Opinião: Jogos Olímpicos de Inverno: o palco natural das tragédias e comédias
Bastou o primeiro dia dos Jogos Olímpicos de Inverno Milão-Cortina 2026 para surpresas acontecerem e reforçarem o quanto a natureza é, de fato, o palco perfeito para a glória – e a tristeza – esportiva

Foto: Christophe Pallot/Agence Zoom/Getty Images
*Por Gustavo Longo, especialista em Jogos Olímpicos de Inverno
O suíço Marco Odermatt estava dominante no esqui alpino. A eslovena Nika Prevc era a principal favorita no salto de esqui. A neerlandesa Joy Beune era a campeã mundial dos 3000m na patinação de velocidade. Todos candidatos a estrelas do primeiro dia dos Jogos Olímpicos de Inverno Milão-Cortina 2026 – e os três com frustração no rosto após suas provas.
Bastou apenas um dia Olímpico para alguns dos favoritos sucumbirem. Nika Prevc ainda levou a prata para casa; Odermatt e Beune sequer entraram no pódio. A tristeza deles deu lugar para a alegria de Franjo von Allmenn no esqui alpino, da norueguesa Anna Odine Strom no salto de esqui e de Francesca Lollobrigida na patinação de velocidade. Os três comemorando suas primeiras medalhas de ouro na carreira.

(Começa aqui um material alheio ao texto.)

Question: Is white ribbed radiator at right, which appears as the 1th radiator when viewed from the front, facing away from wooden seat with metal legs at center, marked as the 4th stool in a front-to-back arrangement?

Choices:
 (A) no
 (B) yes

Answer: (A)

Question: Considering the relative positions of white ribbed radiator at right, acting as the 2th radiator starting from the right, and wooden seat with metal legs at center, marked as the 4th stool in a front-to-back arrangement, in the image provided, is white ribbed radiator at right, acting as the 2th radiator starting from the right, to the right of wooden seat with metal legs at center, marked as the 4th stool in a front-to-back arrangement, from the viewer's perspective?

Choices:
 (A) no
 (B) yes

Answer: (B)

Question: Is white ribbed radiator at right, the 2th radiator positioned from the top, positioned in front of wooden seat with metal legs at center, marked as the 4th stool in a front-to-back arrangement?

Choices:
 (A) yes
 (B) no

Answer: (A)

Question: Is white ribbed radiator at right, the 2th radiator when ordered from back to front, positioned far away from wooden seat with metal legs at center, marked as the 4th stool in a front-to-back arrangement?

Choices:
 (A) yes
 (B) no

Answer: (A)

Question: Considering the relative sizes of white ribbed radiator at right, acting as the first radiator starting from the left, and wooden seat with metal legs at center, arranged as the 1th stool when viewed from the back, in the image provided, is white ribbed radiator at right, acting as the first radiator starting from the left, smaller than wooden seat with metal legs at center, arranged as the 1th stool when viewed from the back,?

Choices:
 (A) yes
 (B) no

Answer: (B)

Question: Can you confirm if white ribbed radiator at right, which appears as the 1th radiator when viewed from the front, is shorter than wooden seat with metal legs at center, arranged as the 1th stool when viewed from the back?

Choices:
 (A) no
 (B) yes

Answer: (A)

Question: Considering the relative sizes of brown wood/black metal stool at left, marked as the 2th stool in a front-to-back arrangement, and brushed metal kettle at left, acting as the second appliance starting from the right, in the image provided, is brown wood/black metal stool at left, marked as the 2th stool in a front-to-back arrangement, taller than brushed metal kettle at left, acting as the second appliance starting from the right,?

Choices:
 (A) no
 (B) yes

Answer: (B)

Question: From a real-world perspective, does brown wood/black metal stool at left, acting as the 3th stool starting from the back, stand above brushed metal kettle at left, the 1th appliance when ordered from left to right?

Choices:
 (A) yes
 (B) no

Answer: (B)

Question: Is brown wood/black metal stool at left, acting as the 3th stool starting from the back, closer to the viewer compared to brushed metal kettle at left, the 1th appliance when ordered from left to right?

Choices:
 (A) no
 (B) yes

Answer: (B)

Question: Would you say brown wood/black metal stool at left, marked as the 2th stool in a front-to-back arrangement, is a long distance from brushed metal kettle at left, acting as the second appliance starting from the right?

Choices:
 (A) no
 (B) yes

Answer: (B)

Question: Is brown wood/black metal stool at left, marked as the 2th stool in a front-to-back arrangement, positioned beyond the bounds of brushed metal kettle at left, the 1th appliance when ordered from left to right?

Respeitando suas origens gregas, os Jogos Olímpicos são o palco perfeito para as tragédias e comédias em todo seu sentido dramático. Voltas por cima, quedas e vitórias são uma constante ao longo dos 17 dias de evento. A questão é que nos esportes de inverno esse palco é ao ar livre – o que torna tudo ainda mais imprevisível.
Torcer nos esportes de inverno é reconhecer que a direção do vento pode custar uma medalha Olímpica. Ou que o gelo mais duro ou mais mole pode impactar no seu desempenho. Em PyeongChang 2018, por exemplo, o bobsled brasileiro fazia tempos de top 20 na disputa do 4-man, até que uma mudança de três graus na temperatura externa apenas no dia da prova pôs tudo a perder – ficou em 23º após se recuperar no segundo dia.
Resultados inesperados acontecem em todas as modalidades – e é o que torna o esporte tão fascinante em todo o mundo. Mas nos Jogos Olímpicos de Inverno, as condições climáticas representam um fator a mais de risco na prática das modalidades. Começou a nevar? O salto no snowboard halfpipe pode ficar comprometido. Vento está forte? O downhill do esqui alpino pode até ser cancelado. Aumentou a temperatura? A pista de bobsled não estará nas mesmas condições do treino.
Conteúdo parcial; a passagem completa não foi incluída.